Ils transmettent ensuite ce dossier aux élèves invités. Les thèmes se complexifient à chaque niveau, se déclinant de la manière suivante :
6ème : "Viens découvrir les espaces naturels qui m'entourent", une randonnée sur le Domaine de Cabasse à Miramas ou une randonnée à La Romaniquette à Istres.
5ème : "Viens découvrir ma ville", des jeux de découverte et des visites culturelles dans chaque ville accueillante.
4ème : "Viens découvrir une ville alentour", Port-de-Bouc (organisée par Miramaris) ou Martigues (organisée par Daudet). Ces deux villes accueillent quatre lycées professionnels (trois publics et un privé) offrant treize CAP différents. Ces sorties offrent l’occasion de repérer l’itinéraire pour y accéder.
3ème : "Rendez-vous en terre inconnue", Arles (train, bus) et Marseille (train, bus, métro, ferry boat) avec visite de différents musées.
Les sorties ont lieu au cours de trois "semaines de mobilité" que nous avons planifiées sur l’année, et durant lesquelles le niveau 4ème va par ailleurs bénéficier d’un échange d’atelier : les élèves de Miramaris viennent découvrir le champ "Espace Rural Environnement" à Istres pendant que ceux de Daudet sont accueillis sur le champ "Vente Distribution Logistique" à Miramas.
Cette démarche a permis de limiter fortement les choix d’orientation axés sur la proximité géographique des lieux de formation, au détriment des réelles aspirations de l’élève. Istres bénéficiant d’une position géographique centrale dans le bassin de formation, c’est surtout pour les élèves de Miramas, plus excentrée, que l’évolution est la plus tangible : depuis deux ans, les 41 sortants ont été affectés sur 20 CAP et 2 Bac Pro répartis sur 15 établissements différents.
Le bilan
Le dispositif de découverte des formations monte en puissance : la première année (2016/17), quatre lycées professionnels publics nous ont proposé sept journées de découverte concernant neuf CAP. Progressivement, nous sommes arrivés pour l’année 2019/20 à ce que cinq lycées profesionnels publics (sur les six que compte l’inter-réseau), trois lycées profesionnels privés et l’EREA des Pennes-Mirabeau, soit neuf établissements, nous proposent 28 journées sur 22 CAP différents.

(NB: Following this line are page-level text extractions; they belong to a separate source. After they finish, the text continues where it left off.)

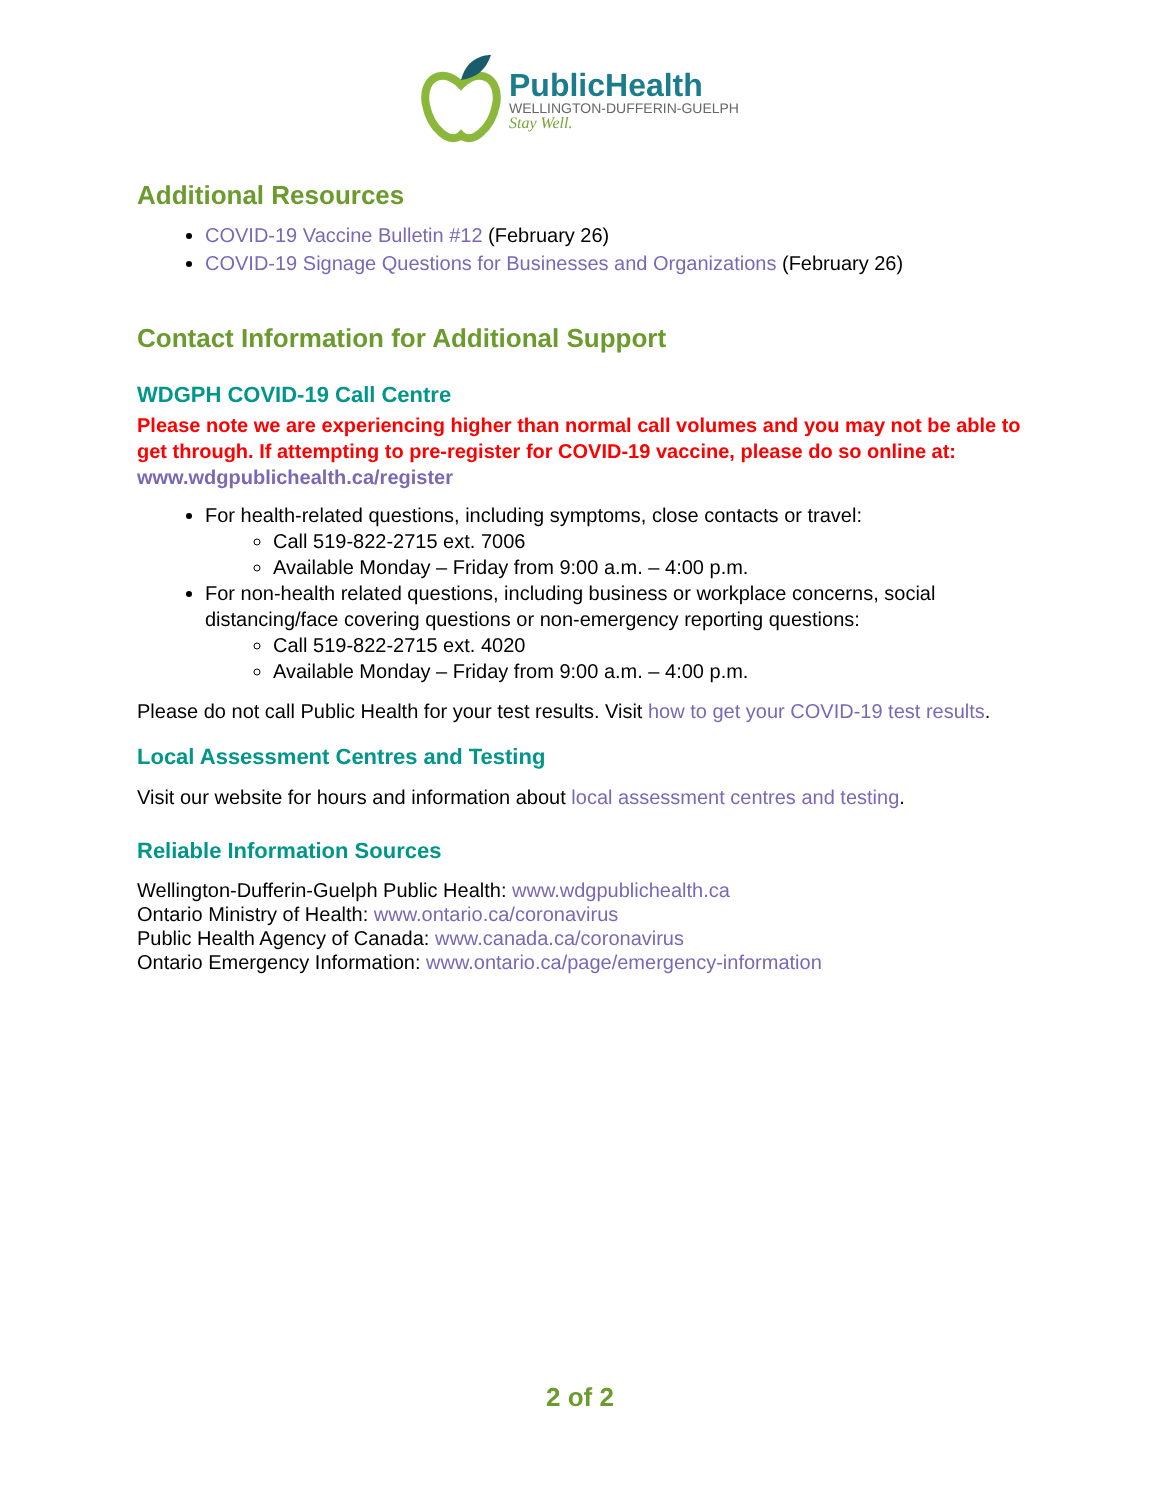PublicHealth
WELLINGTON-DUFFERIN-GUELPH
Stay Well.
Additional Resources
COVID-19 Vaccine Bulletin #12 (February 26)
COVID-19 Signage Questions for Businesses and Organizations (February 26)
Contact Information for Additional Support
WDGPH COVID-19 Call Centre
Please note we are experiencing higher than normal call volumes and you may not be able to get through. If attempting to pre-register for COVID-19 vaccine, please do so online at: www.wdgpublichealth.ca/register
For health-related questions, including symptoms, close contacts or travel:
Call 519-822-2715 ext. 7006
Available Monday – Friday from 9:00 a.m. – 4:00 p.m.
For non-health related questions, including business or workplace concerns, social distancing/face covering questions or non-emergency reporting questions:
Call 519-822-2715 ext. 4020
Available Monday – Friday from 9:00 a.m. – 4:00 p.m.
Please do not call Public Health for your test results. Visit how to get your COVID-19 test results.
Local Assessment Centres and Testing
Visit our website for hours and information about local assessment centres and testing.
Reliable Information Sources
Wellington-Dufferin-Guelph Public Health: www.wdgpublichealth.ca
Ontario Ministry of Health: www.ontario.ca/coronavirus
Public Health Agency of Canada: www.canada.ca/coronavirus
Ontario Emergency Information: www.ontario.ca/page/emergency-information
2 of 2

Les résultats sont palpables : un taux d’absentéisme à ces journées relativement faible (entre 5 et 7%), une diversification des affectations post 3ème, une baisse significative des ruptures de scolarité en seconde professionnelle (notamment lors du premier trimestre) et un taux de poursuite d’étude en bac professionnel qui augmente d’année en année. Même s’il reste un travail important à faire pour améliorer le taux d’accès à la qualification de niveau V de l’ensemble des élèves issus de SEGPA, le gain qualitatif est incontestable et nous conforte dans notre démarche. Il ne garantit cependant pas l’adhésion de tous les élèves (il serait illusoire de l’espérer).
De ce point de vue, les rencontres "Orientation" individuelles régulières entre l’équipe enseignante et l’élève avec sa famille, dès l’entrée en 4ème, jouent un rôle fondamental. En effet, la présentation du dispositif de découverte des formations constitue un éclairage pour les parents sur les objectifs du Parcours Avenir en 4ème et 3ème SEGPA, en termes de choix d’orientation et de perspectives de parcours de formation dans la voie professionnelle. Leur implication dans le projet de leur enfant reste un point d’appui essentiel.
Cette année, nous avons décidé d’initier ce dispositif à destination des élèves d’ULIS de niveau 4ème, pour commencer. Ils seront accueillis dans les ateliers des SEGPA de l’inter-réseau pour des journées de découverte des champs professionnels.
L’orientation des élèves est un enjeu majeur. La SEGPA a pour mission d’assurer une continuité entre le collège et le lycée professionnel, et pour cela mettre en œuvre un accompagnement qui prépare à suivre une formation professionnelle quelle qu’elle soit, dans une spécialité réellement choisie.
A cette condition, elle peut constituer une voie d’excellence pour des élèves en grande difficulté.